Die Zahl der Mitglieder solcher Genossenschaften ist von vornherein eine bestimmt gegebene, oder ihre durch Teilungen oder Vereinigungen von Besitz hervorgerufene Veränderung hat keinen Einfluß auf den Kreis der genossenschaftlichen Wirksamkeit. Es gibt ferner Genossenschaften, bei denen die Haftpflicht der Mitglieder von derjenigen der Mitglieder einer Aktiengesellschaft sich überhaupt nicht unterscheidet; solche, bei welchen die Genossen sich am genossenschaftlichen Leben durch Arbeit nicht mehr beteiligen als der Aktionär an der Aktienunternehmung; endlich freie Genossenschaften neben Zwangsgenossenschaften, bei denen der Wille der Majorität oder des Gesetzes den Beitritt erzwingt, den Austritt verhindert (Waldschutzgenossenschaften, landwirtschaftliche Meliorations-, Be-, Entwässerungsgenossenschaften, Deichgenossenschaften oder Deichverbände).
Daher ist der Begriff nur länderweise je nach den gesetzlichen Bestimmungen über die verschiedenen Gruppen von Genossenschaften, dann auch nach der Besonderheit der einzelnen Gebiete genossenschaftlicher Wirksamkeit bestimmt zu geben. Allerdings denkt man gewöhnlich, wenn von Genossenschaften schlechthin die Rede ist, an solche, welche im Gegensatz zu den alten Zünften sich auf dem Weg freiwilliger Vereinigung bilden, um durch ihre Vereinigung die Vorteile des Großbesitzes und des Großbetriebes zu erreichen.
Der Zahl und dem Geschäftsumfang nach stehen heute die gewerblichen Zwecken dienenden, auch im Gebiet des landwirtschaftlichen Gewerbebetriebes anwendbaren Genossenschaften, insbesondere die Kredit- oder Vorschußvereine, in erster Linie. In Deutschland war der Rechtsboden derselben vor ihrer besondern gesetzlichen Regelung ein durchaus unsicherer. Letztere erfolgte durch Schaffung eines besondern Genossenschaftsrechts, um dessen Begründung Schulze-Delitzsch sich hervorragende Verdienste erworben hat.

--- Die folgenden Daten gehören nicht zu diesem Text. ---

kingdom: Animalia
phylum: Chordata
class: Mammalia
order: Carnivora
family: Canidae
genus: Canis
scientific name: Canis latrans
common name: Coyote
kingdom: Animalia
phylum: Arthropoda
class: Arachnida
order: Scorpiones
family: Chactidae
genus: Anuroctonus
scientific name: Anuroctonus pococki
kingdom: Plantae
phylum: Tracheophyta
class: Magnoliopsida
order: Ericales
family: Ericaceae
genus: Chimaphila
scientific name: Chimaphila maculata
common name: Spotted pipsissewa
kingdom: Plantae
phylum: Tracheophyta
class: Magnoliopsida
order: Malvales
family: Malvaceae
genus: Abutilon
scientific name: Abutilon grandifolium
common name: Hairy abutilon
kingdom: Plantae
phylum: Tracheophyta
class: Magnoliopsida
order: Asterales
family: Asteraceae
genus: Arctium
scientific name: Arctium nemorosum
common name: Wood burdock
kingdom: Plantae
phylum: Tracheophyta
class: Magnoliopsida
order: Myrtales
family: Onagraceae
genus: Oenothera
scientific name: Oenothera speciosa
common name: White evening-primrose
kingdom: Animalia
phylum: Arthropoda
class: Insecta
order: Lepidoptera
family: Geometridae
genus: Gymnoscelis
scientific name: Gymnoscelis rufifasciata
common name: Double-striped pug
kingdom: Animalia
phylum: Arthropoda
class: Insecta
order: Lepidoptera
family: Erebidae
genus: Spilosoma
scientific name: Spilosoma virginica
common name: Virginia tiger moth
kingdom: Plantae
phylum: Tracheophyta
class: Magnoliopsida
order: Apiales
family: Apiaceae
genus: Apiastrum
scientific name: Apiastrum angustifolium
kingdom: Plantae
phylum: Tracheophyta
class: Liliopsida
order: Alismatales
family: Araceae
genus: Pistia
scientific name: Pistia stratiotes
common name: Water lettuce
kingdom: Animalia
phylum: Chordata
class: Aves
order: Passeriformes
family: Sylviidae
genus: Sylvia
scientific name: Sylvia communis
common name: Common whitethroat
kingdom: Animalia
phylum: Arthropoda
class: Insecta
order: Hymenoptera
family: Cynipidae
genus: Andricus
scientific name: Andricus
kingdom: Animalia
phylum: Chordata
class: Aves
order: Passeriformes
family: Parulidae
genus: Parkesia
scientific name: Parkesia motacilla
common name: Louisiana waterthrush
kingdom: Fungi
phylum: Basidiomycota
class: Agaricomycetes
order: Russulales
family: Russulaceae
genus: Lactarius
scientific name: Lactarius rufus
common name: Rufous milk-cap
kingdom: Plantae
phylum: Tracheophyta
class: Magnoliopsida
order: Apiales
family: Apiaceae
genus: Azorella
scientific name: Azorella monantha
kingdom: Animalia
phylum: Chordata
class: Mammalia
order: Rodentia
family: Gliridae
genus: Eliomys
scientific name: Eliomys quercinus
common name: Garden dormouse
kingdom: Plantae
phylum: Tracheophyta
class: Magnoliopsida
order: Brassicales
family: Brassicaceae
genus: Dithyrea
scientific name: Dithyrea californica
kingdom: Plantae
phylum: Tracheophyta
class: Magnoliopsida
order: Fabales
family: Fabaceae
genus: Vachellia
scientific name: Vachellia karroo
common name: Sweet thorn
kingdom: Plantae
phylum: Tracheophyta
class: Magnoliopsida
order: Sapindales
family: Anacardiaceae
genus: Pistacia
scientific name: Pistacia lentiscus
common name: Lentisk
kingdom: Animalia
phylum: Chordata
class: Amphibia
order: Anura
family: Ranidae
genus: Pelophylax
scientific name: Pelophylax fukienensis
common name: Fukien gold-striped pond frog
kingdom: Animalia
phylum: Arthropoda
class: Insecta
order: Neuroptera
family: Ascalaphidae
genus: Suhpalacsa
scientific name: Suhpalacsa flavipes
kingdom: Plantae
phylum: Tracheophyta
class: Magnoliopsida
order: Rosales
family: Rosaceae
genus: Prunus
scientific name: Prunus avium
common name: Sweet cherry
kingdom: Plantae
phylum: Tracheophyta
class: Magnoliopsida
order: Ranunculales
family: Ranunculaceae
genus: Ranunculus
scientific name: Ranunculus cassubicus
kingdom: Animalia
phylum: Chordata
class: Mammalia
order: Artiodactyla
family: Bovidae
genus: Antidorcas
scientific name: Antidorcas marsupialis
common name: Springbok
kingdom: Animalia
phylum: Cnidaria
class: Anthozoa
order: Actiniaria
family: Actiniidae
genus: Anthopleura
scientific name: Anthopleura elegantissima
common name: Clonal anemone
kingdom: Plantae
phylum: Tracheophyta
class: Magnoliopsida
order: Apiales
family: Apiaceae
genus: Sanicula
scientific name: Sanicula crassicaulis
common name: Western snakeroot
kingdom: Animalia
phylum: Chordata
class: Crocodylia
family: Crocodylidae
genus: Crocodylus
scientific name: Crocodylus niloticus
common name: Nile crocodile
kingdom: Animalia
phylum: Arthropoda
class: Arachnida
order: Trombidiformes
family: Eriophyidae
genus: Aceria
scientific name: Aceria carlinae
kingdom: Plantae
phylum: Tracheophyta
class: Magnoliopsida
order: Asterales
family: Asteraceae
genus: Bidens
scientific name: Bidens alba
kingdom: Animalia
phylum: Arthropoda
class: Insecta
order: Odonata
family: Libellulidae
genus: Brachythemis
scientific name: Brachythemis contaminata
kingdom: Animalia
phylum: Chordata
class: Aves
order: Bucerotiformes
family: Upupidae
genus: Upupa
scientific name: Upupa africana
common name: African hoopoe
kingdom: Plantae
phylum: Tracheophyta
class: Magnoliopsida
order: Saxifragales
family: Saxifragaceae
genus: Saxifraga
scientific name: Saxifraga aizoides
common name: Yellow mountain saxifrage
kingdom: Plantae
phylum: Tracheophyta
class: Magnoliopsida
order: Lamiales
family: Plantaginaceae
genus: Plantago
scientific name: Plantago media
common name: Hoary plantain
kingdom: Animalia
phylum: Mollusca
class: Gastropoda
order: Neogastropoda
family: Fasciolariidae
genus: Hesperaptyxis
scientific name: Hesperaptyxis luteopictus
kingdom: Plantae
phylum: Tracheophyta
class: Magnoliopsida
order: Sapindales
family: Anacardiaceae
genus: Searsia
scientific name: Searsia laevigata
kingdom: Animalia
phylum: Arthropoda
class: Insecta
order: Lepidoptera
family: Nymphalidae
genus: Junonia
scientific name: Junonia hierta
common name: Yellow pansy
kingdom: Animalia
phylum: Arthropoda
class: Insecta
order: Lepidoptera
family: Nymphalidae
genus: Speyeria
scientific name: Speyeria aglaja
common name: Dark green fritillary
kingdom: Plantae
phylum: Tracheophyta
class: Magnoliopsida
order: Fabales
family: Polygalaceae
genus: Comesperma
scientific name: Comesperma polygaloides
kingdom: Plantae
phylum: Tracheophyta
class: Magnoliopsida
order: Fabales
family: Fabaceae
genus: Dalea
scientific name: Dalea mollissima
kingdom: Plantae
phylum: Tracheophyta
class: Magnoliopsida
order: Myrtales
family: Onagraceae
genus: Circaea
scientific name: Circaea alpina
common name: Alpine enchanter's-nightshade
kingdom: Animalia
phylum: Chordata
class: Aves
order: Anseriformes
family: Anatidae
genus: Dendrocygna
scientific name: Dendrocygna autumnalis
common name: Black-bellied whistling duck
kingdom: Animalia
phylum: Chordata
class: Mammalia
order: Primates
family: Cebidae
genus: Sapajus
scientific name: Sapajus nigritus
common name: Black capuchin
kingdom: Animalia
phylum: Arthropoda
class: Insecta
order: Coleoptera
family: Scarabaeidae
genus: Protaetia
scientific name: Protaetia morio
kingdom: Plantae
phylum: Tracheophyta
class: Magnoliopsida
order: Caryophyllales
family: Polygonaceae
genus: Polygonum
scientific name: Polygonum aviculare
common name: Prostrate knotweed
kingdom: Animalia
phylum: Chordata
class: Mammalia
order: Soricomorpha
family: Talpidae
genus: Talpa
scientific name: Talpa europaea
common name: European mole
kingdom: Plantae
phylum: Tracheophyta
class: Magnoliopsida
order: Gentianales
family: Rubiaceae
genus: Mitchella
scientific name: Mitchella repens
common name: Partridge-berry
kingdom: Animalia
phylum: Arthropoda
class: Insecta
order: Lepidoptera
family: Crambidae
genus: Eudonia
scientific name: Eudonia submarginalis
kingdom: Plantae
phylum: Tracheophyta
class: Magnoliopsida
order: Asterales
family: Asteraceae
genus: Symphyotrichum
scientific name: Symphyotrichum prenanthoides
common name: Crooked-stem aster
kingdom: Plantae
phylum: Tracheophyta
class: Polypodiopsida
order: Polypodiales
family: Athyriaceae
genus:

Vor allem war es nötig, daß die Genossenschaften die Rechte einer juristischen Persönlichkeit erlangen können. Dies ermöglicht das norddeutsche Bundesgesetz vom (seit 1873 gültig für das ganze Deutsche Reich). Nach demselben können Gesellschaften von nicht geschlossener Mitgliederzahl, welche die Förderung des Kredits, des Erwerbes oder der Wirtschaft ihrer Mitglieder mittels gemeinschaftlichen Geschäftsbetriebes bezwecken, die Rechte einer eingetragenen Genossenschaft erwerben.
Alle andern Gesellschaften und Vereine sind in das Genossenschaftsregister nicht eintragbar, also nicht Genossenschaften im Sinn des genannten Gesetzes (Erwerbs- und Wirtschaftsgenossenschaften). Die Firma muß eine von andern Firmen desselben Ortes deutlich unterschiedene, die Bezeichnung »eingetragene Genossenschaft« führende Sachfirma sein. Staatliche Genehmigung ist für Begründung und Einregistrierung nicht erforderlich, dagegen muß der schriftlich abzufassende Gesellschaftsvertrag (Statut) bestimmten gesetzlichen Erfordernissen genügen.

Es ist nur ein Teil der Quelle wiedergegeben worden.